Now, when you get a man whose honesty is guaranteed by his guild, whose manipulation of money is phenomenally dexterous, and who can calculate exchanges to eight points of decimals, you have an ideal cashier; and if Japanese bankers employ him, it shows their good business sense rather than their distrust of their own people. But all Japanese bankers do not employ him. In some of the largest banks in Tokyo, Kioto, and Osaka there are no Chinese at all—or at least I have never seen any. This explanation would not be worth, perhaps, the space that I have given to it, if the story of the Chinese cashier had not been so widely circulated, and if it were not typical of a whole class of cases in which the Japanese are misjudged on the basis of a single incident or a solitary fact.—George Kennan, “Are the Japanese Honest?” the New York Outlook for August 31, 1912.

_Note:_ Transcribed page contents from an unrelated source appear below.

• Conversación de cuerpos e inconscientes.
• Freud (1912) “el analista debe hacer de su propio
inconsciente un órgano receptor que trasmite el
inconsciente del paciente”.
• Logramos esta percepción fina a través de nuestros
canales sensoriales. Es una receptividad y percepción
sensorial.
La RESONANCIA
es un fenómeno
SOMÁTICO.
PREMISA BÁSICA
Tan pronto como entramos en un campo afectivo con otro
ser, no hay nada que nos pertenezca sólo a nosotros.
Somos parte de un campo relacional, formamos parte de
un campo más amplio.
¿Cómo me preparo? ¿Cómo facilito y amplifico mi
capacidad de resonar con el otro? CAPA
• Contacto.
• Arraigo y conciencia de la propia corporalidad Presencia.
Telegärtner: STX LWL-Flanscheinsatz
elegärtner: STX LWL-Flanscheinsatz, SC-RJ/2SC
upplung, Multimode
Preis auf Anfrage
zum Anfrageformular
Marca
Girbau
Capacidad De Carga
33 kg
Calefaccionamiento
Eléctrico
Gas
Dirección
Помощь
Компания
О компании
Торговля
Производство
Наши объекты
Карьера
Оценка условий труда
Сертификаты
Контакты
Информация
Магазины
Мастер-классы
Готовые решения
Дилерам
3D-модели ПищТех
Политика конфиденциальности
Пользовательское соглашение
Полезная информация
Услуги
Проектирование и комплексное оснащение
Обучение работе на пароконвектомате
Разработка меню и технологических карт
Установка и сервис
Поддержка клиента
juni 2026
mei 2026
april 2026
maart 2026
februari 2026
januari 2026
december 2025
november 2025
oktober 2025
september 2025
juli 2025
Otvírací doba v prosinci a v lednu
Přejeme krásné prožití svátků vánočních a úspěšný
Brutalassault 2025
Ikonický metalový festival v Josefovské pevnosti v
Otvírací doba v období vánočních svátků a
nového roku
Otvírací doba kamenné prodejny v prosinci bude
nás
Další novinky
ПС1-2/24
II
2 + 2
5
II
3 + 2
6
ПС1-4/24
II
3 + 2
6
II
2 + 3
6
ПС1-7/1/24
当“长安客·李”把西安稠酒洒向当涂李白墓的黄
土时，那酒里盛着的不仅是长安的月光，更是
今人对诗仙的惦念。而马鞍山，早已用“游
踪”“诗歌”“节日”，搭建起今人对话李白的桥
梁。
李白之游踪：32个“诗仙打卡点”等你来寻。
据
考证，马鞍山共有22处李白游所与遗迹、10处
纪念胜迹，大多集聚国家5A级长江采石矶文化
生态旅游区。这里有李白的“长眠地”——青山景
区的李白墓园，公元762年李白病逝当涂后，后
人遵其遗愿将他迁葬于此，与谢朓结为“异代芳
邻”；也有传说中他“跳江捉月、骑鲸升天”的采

[219] “If the descendants of the samurai can erect a standard of commercial integrity at all comparable to their fine record for courage and loyalty, we shall be their debtors, not they ours.”—The New York Nation for July 30, 1908, p. 90.

[220] Baron Kikuchi, in Sadler, Moral Instruction and Training in Schools (1908), vol. ii, p. 343.

[221] Baron Kikuchi, in Sadler, Moral Instruction and Training in Schools (1908), vol. ii, p. 331.

[222] Ibid. vol. ii, p. 319.

[223] Ibid. vol. ii, p. 230.

[224] “I certainly consider that the courage and devotion of the Japanese soldiers during the late war was to a great extent the result of this systematic moral instruction and training in schools.”—Baron Kikuchi, in Sadler, Moral Instruction and Training in Schools (1908), vol. ii, p. 344.